Since this tutorial focuses on a protein with a crystallographically determined
orientation of the ligand, we can compare the positional accuracy of the
SiteInterlock-selected pose with the crystallographic pose. We do this by
computing the root mean square deviation (RMSD) of atomic positions between
each docking pose of prephenic acid and the crystal pose, 1com_crystal
.
In this example we performed the RMSD calculation using the rmsd
module of
the OEChem Toolkit (OpenEye Scientific Software, Santa Fe, NM;
http://www.eyesopen.com). The following figure shows SiteInterlock scores
of the docking poses plotted as a function of their RMSD values relative to
the crystallographic pose. The plot indicates that the docking with the
most negative SiteInterlock score has a low (good) RMSD value of 0.4 A
relative to the correct, crystallographic position (as expected), that
the crystallographic binding pose has a very similar, favorable
SiteInterlock score, and that higher-RMSD binding poses typically
have higher/worse SiteInterlock scores.
We hope you find SiteInterlock useful in your own research!
References
- Chook, Y. M., Gray, J. V., Ke, H., & Lipscomb, W. N. (1994). The monofunctional chorismate mutase from Bacillus subtilis: structure determination of chorismate mutase and its complexes with a transition state analog and prephenate, and implications for the mechanism of the enzymatic reaction. Journal of molecular biology, 240(5), 476-500.

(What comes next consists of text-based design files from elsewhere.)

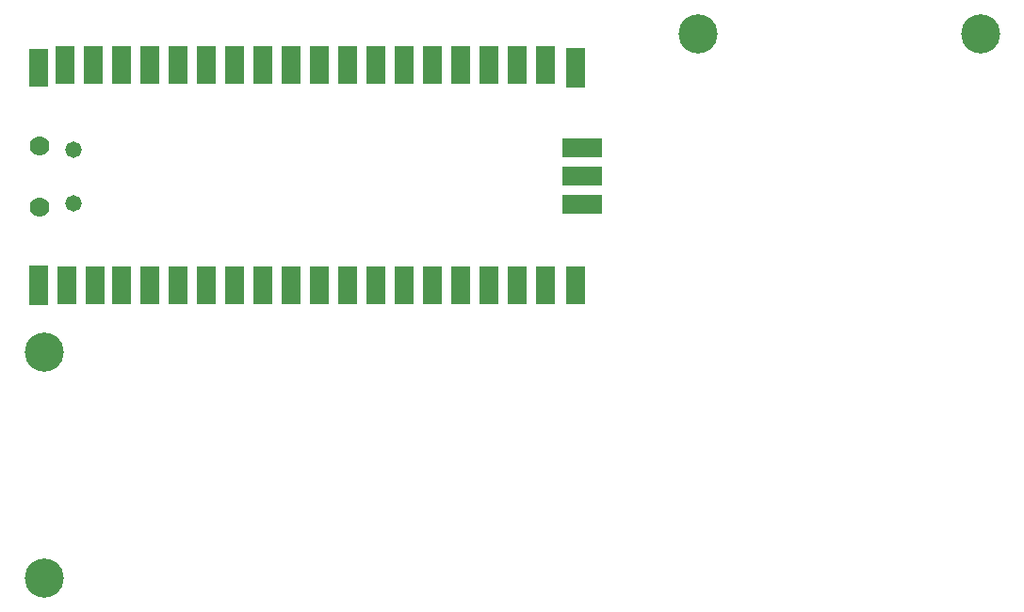
<source format=gtp>
G04 MADE WITH FRITZING*
G04 WWW.FRITZING.ORG*
G04 DOUBLE SIDED*
G04 HOLES PLATED*
G04 CONTOUR ON CENTER OF CONTOUR VECTOR*
%ASAXBY*%
%FSLAX23Y23*%
%MOIN*%
%OFA0B0*%
%SFA1.0B1.0*%
%ADD10C,0.138425*%
%ADD11C,0.070000*%
%ADD12C,0.058000*%
%ADD13R,0.066333X0.138458*%
%ADD14R,0.066000X0.138000*%
%ADD15R,0.066333X0.138000*%
%ADD16R,0.067375X0.138458*%
%ADD17R,0.138708X0.067500*%
%ADD18R,0.001000X0.001000*%
%LNPASTEMASK1*%
G90*
G70*
G54D10*
X3500Y2283D03*
X2500Y2283D03*
X187Y358D03*
X187Y1158D03*
G54D11*
X173Y1886D03*
X173Y1672D03*
G54D12*
X293Y1683D03*
X293Y1874D03*
G54D13*
X167Y1394D03*
G54D14*
X268Y1394D03*
X368Y1394D03*
X461Y1394D03*
X561Y1394D03*
X661Y1394D03*
X761Y1394D03*
X861Y1394D03*
X961Y1394D03*
X1061Y1394D03*
X1161Y1394D03*
X1261Y1394D03*
X1361Y1394D03*
X1461Y1394D03*
X1561Y1394D03*
X1661Y1394D03*
X1761Y1394D03*
X1861Y1394D03*
X1961Y1394D03*
G54D15*
X2067Y1394D03*
G54D16*
X2068Y2165D03*
G54D14*
X1961Y2173D03*
X1861Y2173D03*
X1761Y2173D03*
X1661Y2173D03*
X1561Y2173D03*
X1461Y2173D03*
X1361Y2173D03*
X1261Y2173D03*
X1161Y2173D03*
X1061Y2173D03*
X961Y2173D03*
X861Y2173D03*
X761Y2173D03*
X661Y2173D03*
X561Y2173D03*
X461Y2173D03*
X361Y2173D03*
X261Y2173D03*
G54D15*
X167Y2165D03*
G54D17*
X2093Y1679D03*
X2093Y1780D03*
X2093Y1880D03*
G54D18*
D02*
G04 End of PasteMask1*
M02*

</source>
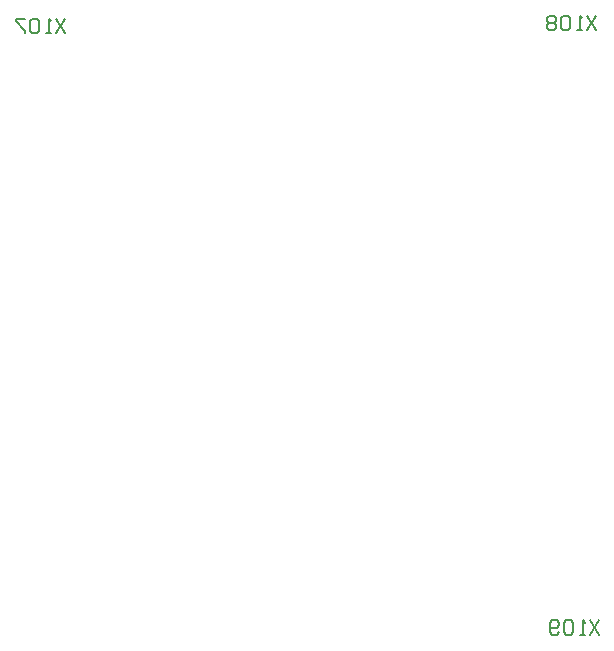
<source format=gbo>
G04*
G04 #@! TF.GenerationSoftware,Altium Limited,Altium Designer,24.3.1 (35)*
G04*
G04 Layer_Color=32896*
%FSLAX44Y44*%
%MOMM*%
G71*
G04*
G04 #@! TF.SameCoordinates,063D28A7-869B-49E0-B519-EA391C4CE498*
G04*
G04*
G04 #@! TF.FilePolarity,Positive*
G04*
G01*
G75*
%ADD13C,0.1500*%
D13*
X1171613Y615598D02*
X1163616Y603602D01*
Y615598D02*
X1171613Y603602D01*
X1159617D02*
X1155618D01*
X1157618D01*
Y615598D01*
X1159617Y613599D01*
X1149620D02*
X1147621Y615598D01*
X1143622D01*
X1141623Y613599D01*
Y605601D01*
X1143622Y603602D01*
X1147621D01*
X1149620Y605601D01*
Y613599D01*
X1137624Y605601D02*
X1135625Y603602D01*
X1131626D01*
X1129627Y605601D01*
Y613599D01*
X1131626Y615598D01*
X1135625D01*
X1137624Y613599D01*
Y611599D01*
X1135625Y609600D01*
X1129627D01*
X1169073Y1127408D02*
X1161076Y1115412D01*
Y1127408D02*
X1169073Y1115412D01*
X1157077D02*
X1153078D01*
X1155078D01*
Y1127408D01*
X1157077Y1125409D01*
X1147080D02*
X1145081Y1127408D01*
X1141082D01*
X1139083Y1125409D01*
Y1117411D01*
X1141082Y1115412D01*
X1145081D01*
X1147080Y1117411D01*
Y1125409D01*
X1135084D02*
X1133085Y1127408D01*
X1129086D01*
X1127087Y1125409D01*
Y1123409D01*
X1129086Y1121410D01*
X1127087Y1119411D01*
Y1117411D01*
X1129086Y1115412D01*
X1133085D01*
X1135084Y1117411D01*
Y1119411D01*
X1133085Y1121410D01*
X1135084Y1123409D01*
Y1125409D01*
X1133085Y1121410D02*
X1129086D01*
X719493Y1124868D02*
X711496Y1112872D01*
Y1124868D02*
X719493Y1112872D01*
X707497D02*
X703498D01*
X705498D01*
Y1124868D01*
X707497Y1122869D01*
X697500D02*
X695501Y1124868D01*
X691502D01*
X689503Y1122869D01*
Y1114871D01*
X691502Y1112872D01*
X695501D01*
X697500Y1114871D01*
Y1122869D01*
X685504Y1124868D02*
X677507D01*
Y1122869D01*
X685504Y1114871D01*
Y1112872D01*
M02*

</source>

- Hawkins, P. C., Skillman, A. G., Warren, G. L., Ellingson, B. A., & Stahl, M. T. (2010). Conformer generation with OMEGA: algorithm and validation using high quality structures from the Protein Databank and Cambridge Structural Database. Journal of chemical information and modeling, 50(4), 572-584.
- Trott, O., & Olson, A. J. (2010). AutoDock Vina: improving the speed and accuracy of docking with a new scoring function, efficient optimization, and multithreading. Journal of computational chemistry, 31(2), 455-461.
- Zavodszky, M. I., & Kuhn, L. A. (2005). Side‐chain flexibility in protein–ligand binding: The minimal rotation hypothesis. Protein Science, 14(4), 1104-1114.
- Jacobs, D. J., Rader, A. J., Kuhn, L. A., & Thorpe, M. F. (2001). Protein flexibility predictions using graph theory. Proteins: Structure, Function, and Bioinformatics, 44(2), 150-165.
- Raschka, S., Bemister‐Buffington, J., & Kuhn, L. A. (2016). Detecting the native ligand orientation by interfacial rigidity: SiteInterlock. Proteins: Structure, Function, and Bioinformatics, 84(12), 1888-1901.